TO-DO ITEM – After removing every image, reproduce the data exactly as it appears.

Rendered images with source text
Start of Block

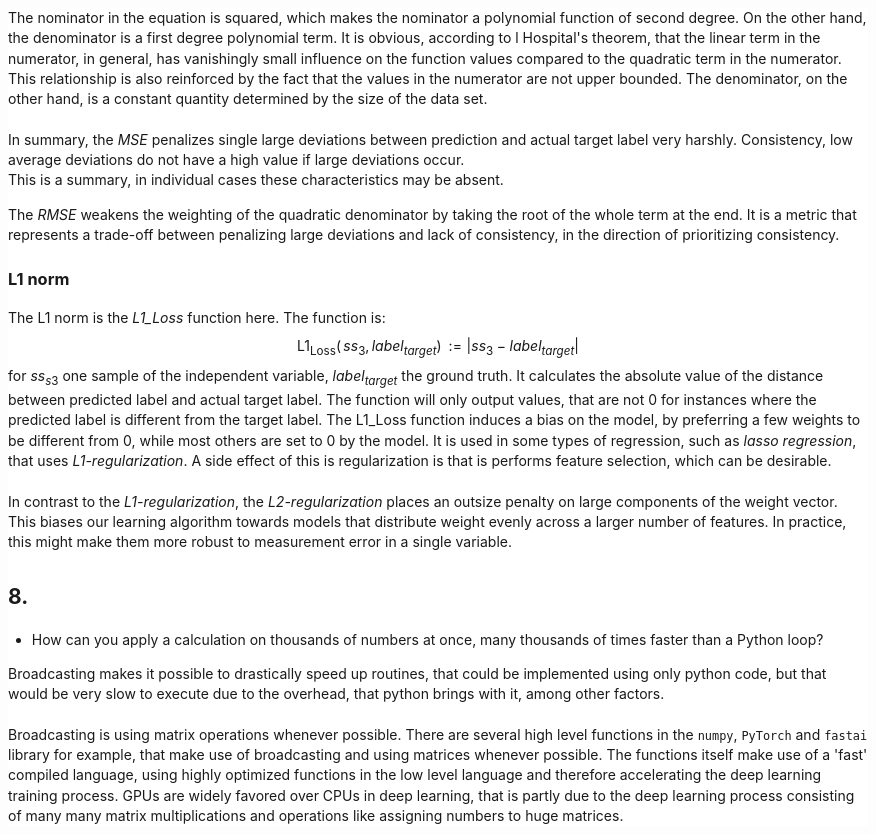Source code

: The nominator in the equation is squared, which makes the nominator a polynomial
function of second degree. On the other hand, the denominator is a first degree
polynomial term. It is obvious, according to l Hospital's theorem, that the
linear term in the numerator, in general, has vanishingly small influence on the
function values compared to the quadratic term in the numerator. This
relationship is also reinforced by the fact that the values in the numerator are
not upper bounded. The denominator, on the other hand, is a constant quantity
determined by the size of the data set.<br>
<br>
In summary, the *MSE* penalizes single large deviations between prediction and
actual target label very harshly. Consistency, low average deviations do not
have a high value if large deviations occur.<br>
This is a summary, in individual cases these characteristics may be absent.

The *RMSE* weakens the weighting of the quadratic denominator by taking the root of the whole term at the end. It is a metric that represents a trade-off between penalizing large deviations and lack of consistency, in the direction of prioritizing consistency.

### L1 norm

The L1 norm is the *L1_Loss* function here. The function is:
$$\mathrm{L1_{Loss}}(\,ss_{3},label_{target})\, := |ss_{3} - label_{target}|$$
for $ss_{s3}$ one sample of the independent variable, $label_{target}$ the ground truth. It calculates the absolute value of the distance between predicted label and actual target label. The function will only output values, that are not 0 for instances where the predicted label is different from the target label. The L1_Loss function induces a bias on the model, by preferring a few weights to be different from 0, while most others are set to 0 by the model. It is used in some types of regression, such as *lasso regression*, that uses *L1-regularization*. A side effect of this is regularization is that is performs feature selection, which can be desirable.<br>
<br>
In contrast to the *L1-regularization*, the *L2-regularization* places an outsize penalty on large components of the weight vector. This biases our learning algorithm towards models that distribute weight evenly across a larger number of features. In practice, this might make them more robust to measurement error in a single variable.


## 8.

- How can you apply a calculation on thousands of numbers at once, many thousands of times faster than a Python loop?

Broadcasting makes it possible to drastically speed up routines, that could be implemented using only python code, but that would be very slow to execute due to the overhead, that python brings with it, among other factors.<br>
<br>
Broadcasting is using matrix operations whenever possible. There are several high level functions in the `numpy`, `PyTorch` and `fastai` library for example, that make use of broadcasting and using matrices whenever possible. The functions itself make use of a 'fast' compiled language, using highly optimized functions in the low level language and therefore accelerating the deep learning training process. GPUs are widely favored over CPUs in deep learning, that is partly due to the deep learning process consisting of many many matrix multiplications and operations like assigning numbers to huge matrices.
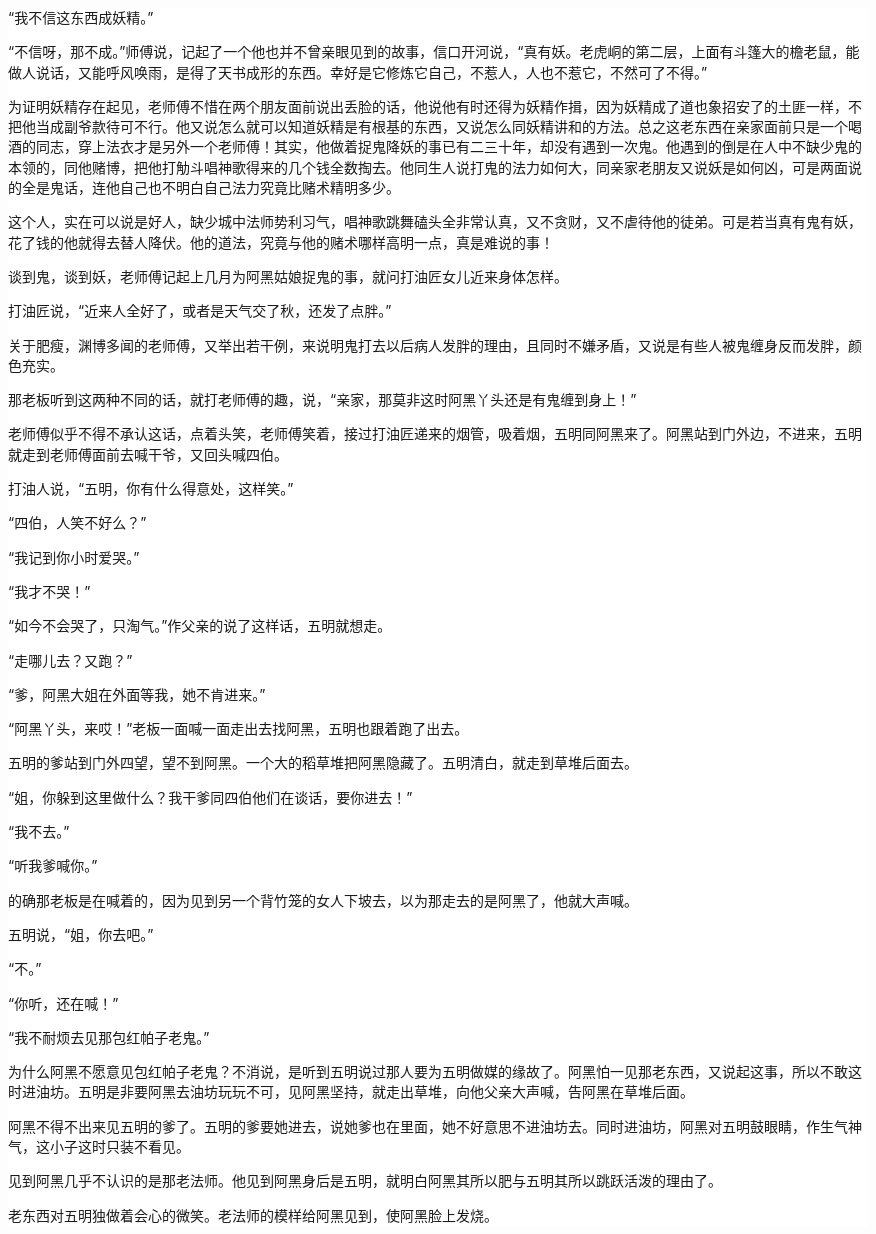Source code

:    “我不信这东西成妖精。”

   “不信呀，那不成。”师傅说，记起了一个他也并不曾亲眼见到的故事，信口开河说，“真有妖。老虎峒的第二层，上面有斗篷大的檐老鼠，能做人说话，又能呼风唤雨，是得了天书成形的东西。幸好是它修炼它自己，不惹人，人也不惹它，不然可了不得。” 

   为证明妖精存在起见，老师傅不惜在两个朋友面前说出丢脸的话，他说他有时还得为妖精作揖，因为妖精成了道也象招安了的土匪一样，不把他当成副爷款待可不行。他又说怎么就可以知道妖精是有根基的东西，又说怎么同妖精讲和的方法。总之这老东西在亲家面前只是一个喝酒的同志，穿上法衣才是另外一个老师傅！其实，他做着捉鬼降妖的事已有二三十年，却没有遇到一次鬼。他遇到的倒是在人中不缺少鬼的本领的，同他赌博，把他打觔斗唱神歌得来的几个钱全数掏去。他同生人说打鬼的法力如何大，同亲家老朋友又说妖是如何凶，可是两面说的全是鬼话，连他自己也不明白自己法力究竟比赌术精明多少。

   这个人，实在可以说是好人，缺少城中法师势利习气，唱神歌跳舞磕头全非常认真，又不贪财，又不虐待他的徒弟。可是若当真有鬼有妖，花了钱的他就得去替人降伏。他的道法，究竟与他的赌术哪样高明一点，真是难说的事！

   谈到鬼，谈到妖，老师傅记起上几月为阿黑姑娘捉鬼的事，就问打油匠女儿近来身体怎样。

   打油匠说，“近来人全好了，或者是天气交了秋，还发了点胖。”

   关于肥瘦，渊博多闻的老师傅，又举出若干例，来说明鬼打去以后病人发胖的理由，且同时不嫌矛盾，又说是有些人被鬼缠身反而发胖，颜色充实。

   那老板听到这两种不同的话，就打老师傅的趣，说，“亲家，那莫非这时阿黑丫头还是有鬼缠到身上！”

   老师傅似乎不得不承认这话，点着头笑，老师傅笑着，接过打油匠递来的烟管，吸着烟，五明同阿黑来了。阿黑站到门外边，不进来，五明就走到老师傅面前去喊干爷，又回头喊四伯。

   打油人说，“五明，你有什么得意处，这样笑。”

   “四伯，人笑不好么？”

   “我记到你小时爱哭。”

   “我才不哭！”

   “如今不会哭了，只淘气。”作父亲的说了这样话，五明就想走。

   “走哪儿去？又跑？”

   “爹，阿黑大姐在外面等我，她不肯进来。”

   “阿黑丫头，来哎！”老板一面喊一面走出去找阿黑，五明也跟着跑了出去。

   五明的爹站到门外四望，望不到阿黑。一个大的稻草堆把阿黑隐藏了。五明清白，就走到草堆后面去。

   “姐，你躲到这里做什么？我干爹同四伯他们在谈话，要你进去！”

   “我不去。”

   “听我爹喊你。”

   的确那老板是在喊着的，因为见到另一个背竹笼的女人下坡去，以为那走去的是阿黑了，他就大声喊。

   五明说，“姐，你去吧。”

   “不。”

   “你听，还在喊！”

   “我不耐烦去见那包红帕子老鬼。”

   为什么阿黑不愿意见包红帕子老鬼？不消说，是听到五明说过那人要为五明做媒的缘故了。阿黑怕一见那老东西，又说起这事，所以不敢这时进油坊。五明是非要阿黑去油坊玩玩不可，见阿黑坚持，就走出草堆，向他父亲大声喊，告阿黑在草堆后面。

   阿黑不得不出来见五明的爹了。五明的爹要她进去，说她爹也在里面，她不好意思不进油坊去。同时进油坊，阿黑对五明鼓眼睛，作生气神气，这小子这时只装不看见。

   见到阿黑几乎不认识的是那老法师。他见到阿黑身后是五明，就明白阿黑其所以肥与五明其所以跳跃活泼的理由了。

   老东西对五明独做着会心的微笑。老法师的模样给阿黑见到，使阿黑脸上发烧。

End of Block

OUTPUT BELOW –
Source code

: The nominator in the equation is squared, which makes the nominator a polynomial
function of second degree. On the other hand, the denominator is a first degree
polynomial term. It is obvious, according to l Hospital's theorem, that the
linear term in the numerator, in general, has vanishingly small influence on the
function values compared to the quadratic term in the numerator. This
relationship is also reinforced by the fact that the values in the numerator are
not upper bounded. The denominator, on the other hand, is a constant quantity
determined by the size of the data set.<br>
<br>
In summary, the *MSE* penalizes single large deviations between prediction and
actual target label very harshly. Consistency, low average deviations do not
have a high value if large deviations occur.<br>
This is a summary, in individual cases these characteristics may be absent.

The *RMSE* weakens the weighting of the quadratic denominator by taking the root of the whole term at the end. It is a metric that represents a trade-off between penalizing large deviations and lack of consistency, in the direction of prioritizing consistency.

### L1 norm

The L1 norm is the *L1_Loss* function here. The function is:
$$\mathrm{L1_{Loss}}(\,ss_{3},label_{target})\, := |ss_{3} - label_{target}|$$
for $ss_{s3}$ one sample of the independent variable, $label_{target}$ the ground truth. It calculates the absolute value of the distance between predicted label and actual target label. The function will only output values, that are not 0 for instances where the predicted label is different from the target label. The L1_Loss function induces a bias on the model, by preferring a few weights to be different from 0, while most others are set to 0 by the model. It is used in some types of regression, such as *lasso regression*, that uses *L1-regularization*. A side effect of this is regularization is that is performs feature selection, which can be desirable.<br>
<br>
In contrast to the *L1-regularization*, the *L2-regularization* places an outsize penalty on large components of the weight vector. This biases our learning algorithm towards models that distribute weight evenly across a larger number of features. In practice, this might make them more robust to measurement error in a single variable.


## 8.

- How can you apply a calculation on thousands of numbers at once, many thousands of times faster than a Python loop?

Broadcasting makes it possible to drastically speed up routines, that could be implemented using only python code, but that would be very slow to execute due to the overhead, that python brings with it, among other factors.<br>
<br>
Broadcasting is using matrix operations whenever possible. There are several high level functions in the `numpy`, `PyTorch` and `fastai` library for example, that make use of broadcasting and using matrices whenever possible. The functions itself make use of a 'fast' compiled language, using highly optimized functions in the low level language and therefore accelerating the deep learning training process. GPUs are widely favored over CPUs in deep learning, that is partly due to the deep learning process consisting of many many matrix multiplications and operations like assigning numbers to huge matrices.
Source code

:    “我不信这东西成妖精。”

   “不信呀，那不成。”师傅说，记起了一个他也并不曾亲眼见到的故事，信口开河说，“真有妖。老虎峒的第二层，上面有斗篷大的檐老鼠，能做人说话，又能呼风唤雨，是得了天书成形的东西。幸好是它修炼它自己，不惹人，人也不惹它，不然可了不得。” 

   为证明妖精存在起见，老师傅不惜在两个朋友面前说出丢脸的话，他说他有时还得为妖精作揖，因为妖精成了道也象招安了的土匪一样，不把他当成副爷款待可不行。他又说怎么就可以知道妖精是有根基的东西，又说怎么同妖精讲和的方法。总之这老东西在亲家面前只是一个喝酒的同志，穿上法衣才是另外一个老师傅！其实，他做着捉鬼降妖的事已有二三十年，却没有遇到一次鬼。他遇到的倒是在人中不缺少鬼的本领的，同他赌博，把他打觔斗唱神歌得来的几个钱全数掏去。他同生人说打鬼的法力如何大，同亲家老朋友又说妖是如何凶，可是两面说的全是鬼话，连他自己也不明白自己法力究竟比赌术精明多少。

   这个人，实在可以说是好人，缺少城中法师势利习气，唱神歌跳舞磕头全非常认真，又不贪财，又不虐待他的徒弟。可是若当真有鬼有妖，花了钱的他就得去替人降伏。他的道法，究竟与他的赌术哪样高明一点，真是难说的事！

   谈到鬼，谈到妖，老师傅记起上几月为阿黑姑娘捉鬼的事，就问打油匠女儿近来身体怎样。

   打油匠说，“近来人全好了，或者是天气交了秋，还发了点胖。”

   关于肥瘦，渊博多闻的老师傅，又举出若干例，来说明鬼打去以后病人发胖的理由，且同时不嫌矛盾，又说是有些人被鬼缠身反而发胖，颜色充实。

   那老板听到这两种不同的话，就打老师傅的趣，说，“亲家，那莫非这时阿黑丫头还是有鬼缠到身上！”

   老师傅似乎不得不承认这话，点着头笑，老师傅笑着，接过打油匠递来的烟管，吸着烟，五明同阿黑来了。阿黑站到门外边，不进来，五明就走到老师傅面前去喊干爷，又回头喊四伯。

   打油人说，“五明，你有什么得意处，这样笑。”

   “四伯，人笑不好么？”

   “我记到你小时爱哭。”

   “我才不哭！”

   “如今不会哭了，只淘气。”作父亲的说了这样话，五明就想走。

   “走哪儿去？又跑？”

   “爹，阿黑大姐在外面等我，她不肯进来。”

   “阿黑丫头，来哎！”老板一面喊一面走出去找阿黑，五明也跟着跑了出去。

   五明的爹站到门外四望，望不到阿黑。一个大的稻草堆把阿黑隐藏了。五明清白，就走到草堆后面去。

   “姐，你躲到这里做什么？我干爹同四伯他们在谈话，要你进去！”

   “我不去。”

   “听我爹喊你。”

   的确那老板是在喊着的，因为见到另一个背竹笼的女人下坡去，以为那走去的是阿黑了，他就大声喊。

   五明说，“姐，你去吧。”

   “不。”

   “你听，还在喊！”

   “我不耐烦去见那包红帕子老鬼。”

   为什么阿黑不愿意见包红帕子老鬼？不消说，是听到五明说过那人要为五明做媒的缘故了。阿黑怕一见那老东西，又说起这事，所以不敢这时进油坊。五明是非要阿黑去油坊玩玩不可，见阿黑坚持，就走出草堆，向他父亲大声喊，告阿黑在草堆后面。

   阿黑不得不出来见五明的爹了。五明的爹要她进去，说她爹也在里面，她不好意思不进油坊去。同时进油坊，阿黑对五明鼓眼睛，作生气神气，这小子这时只装不看见。

   见到阿黑几乎不认识的是那老法师。他见到阿黑身后是五明，就明白阿黑其所以肥与五明其所以跳跃活泼的理由了。

   老东西对五明独做着会心的微笑。老法师的模样给阿黑见到，使阿黑脸上发烧。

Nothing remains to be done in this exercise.